Phase 5 – GenerateMap (iteration 2)
- generate_map MCP tool: no required params; optional
output_path(if server can write). Reads graph from first indexed path; produces Markdown: sections for Documents (path, id), Nodes by label (name, path, id), Edges (from, type, to). Returns{ ok: true, markdown }or{ ok: false, error }. R8: no indexed path or empty graph → error in result. - Verify: Index a path; call generate_map; confirm markdown in result; optionally save to .md file.
- Index a real project path (e.g.
sysml-v2-models/projects/sysmledgraph). - MCP: query, context, impact; rename dry_run; schema resource; results match expected symbols/relations.
- CLI: analyze, list, clean; docs match behaviour.
- R8: Invalid path index, clean non-indexed path → error to caller (MCP result or CLI stderr/exit); graph unchanged. Read tools return clear error when graph empty or symbol missing.
- GenerateMap (iteration 2): Call generate_map after indexing; markdown in result; no indexed path → error in result.
- DetectChanges (model action): Git diff → affected symbols. Not in codebase yet.
- GenerateMap: In scope for iteration 2 (Phase 5, steps 18–19).
- Multi-path semantics (documented): One DB per indexed path. Tools that need a graph use the first indexed path; no merged view.
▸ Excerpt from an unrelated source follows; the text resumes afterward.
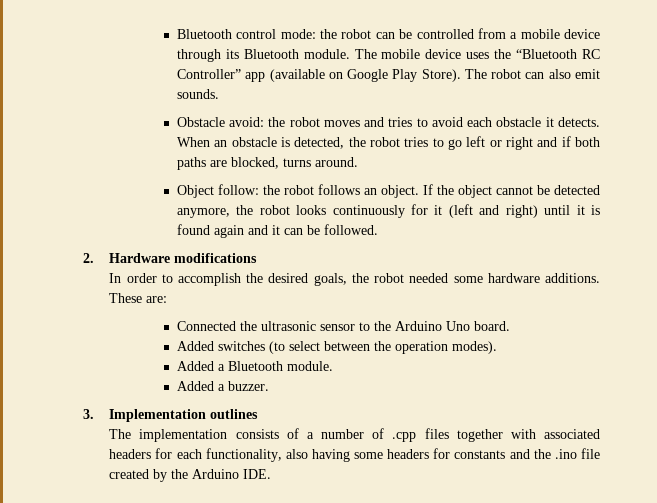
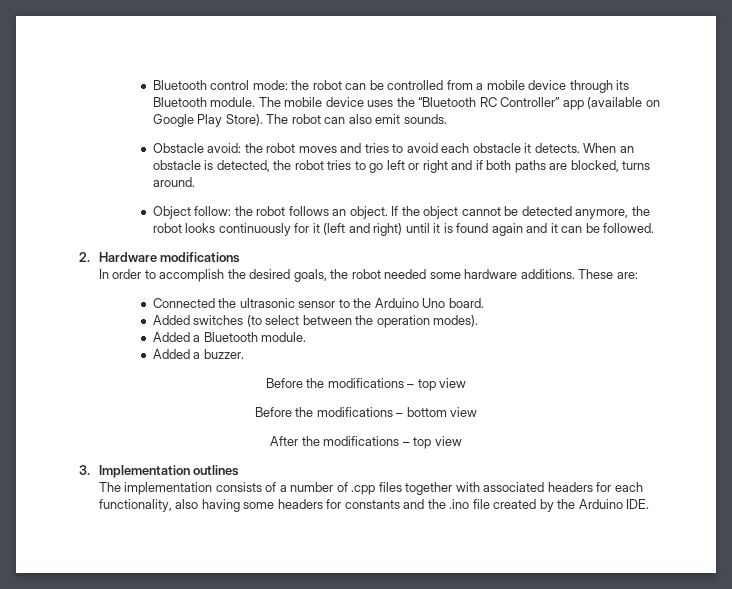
(269, 386) none -> [265,378,467,391] [254,407,478,417] [270,436,462,449] // Before the modifications – top view // Before the modifications – bottom view // After the modifications – top view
Document and test when multiple roots are indexed.
- Per-path MCP resource: Optional; deferred.
- Model: deploy-sysmledgraph.sysml, requirements-sysmledgraph.sysml, behaviour-sysmledgraph.sysml. Outputs: sysmledgraph-CODEBASE_STRUCTURE.md, sysmledgraph-INTERCONNECTION_VIEW.md, sysmledgraph-MODEL_EXAMINATION_ERROR_CONDITIONS.md, sysmledgraph-GITNEXUS_ANALYSIS.md.
- Design: SYSMLEDGRAPH_MCP.md (parent SystemDesign repo). Workflow: modelbase-development-WORKFLOW.md, PLAN_TEMPLATE.md.
- Implement report: Codebase delivers combined report at
docs/IMPLEMENT_REPORT.md(iteration block, alignment, gaps, traceability). Separate docs:docs/MODELBASE_ALIGNMENT.md,docs/GAPS.md,docs/IMPLEMENTATION_PLAN.md. Template: REPORT_TEMPLATE.md. v1 report received: Phases 1–4 done; plan updated accordingly. - Parser: daltskin/sysml-v2-lsp; grammar daltskin/sysml-v2-grammar.
Context7 (MCP): /modelcontextprotocol/typescript-sdk (MCP server, tools, resources); /tj/commander.js (CLI). Kuzu: kuzudb.com/docs.